Il devrait bientôt incarner le visage de l'antiterrorisme français. Jean-François Ricard, 62 ans, conseiller à la Cour de cassation et ancien juge antiterroriste, a été "proposé au poste de procureur national antiterroriste", a annoncé ce vendredi 3 mai le porte-parole de la chancellerie dans un tweet.

Le magistrat, qui a notamment instruit l'attentat à la station du RER Saint-Michel, a occupé la fonction de juge antiterroriste à Paris de 1995 à 2007, avant d'intégrer le ministère de la Défense, puis le parquet général. Il devrait prendre la tête du tout nouveau parquet national antiterroriste (PNAT), qui doit être installé "avant l'été".

Son nom a été proposé par la garde des Sceaux Nicole Belloubet au Conseil supérieur de la magistrature (CSM), qui rendra ensuite un avis non contraignant.
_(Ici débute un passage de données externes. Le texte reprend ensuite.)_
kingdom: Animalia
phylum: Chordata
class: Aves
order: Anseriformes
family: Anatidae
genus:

Il faisait partie des favoris, avec l'ex-cheffe de la section antiterroriste du parquet de Paris Anne Kostomaroff, pour ce poste exposé.

Le PNAT, un "superparquet" controversé

Le PNAT, érigé en "véritable force de frappe judiciaire antiterroriste" face à une menace toujours présente, est l'une des mesures phares de la loi de réforme pour la justice promulguée le 23 mars. Il sera composé d'une trentaine de magistrats qui seront en charge de l'antiterrorisme et des crimes contre l'humanité.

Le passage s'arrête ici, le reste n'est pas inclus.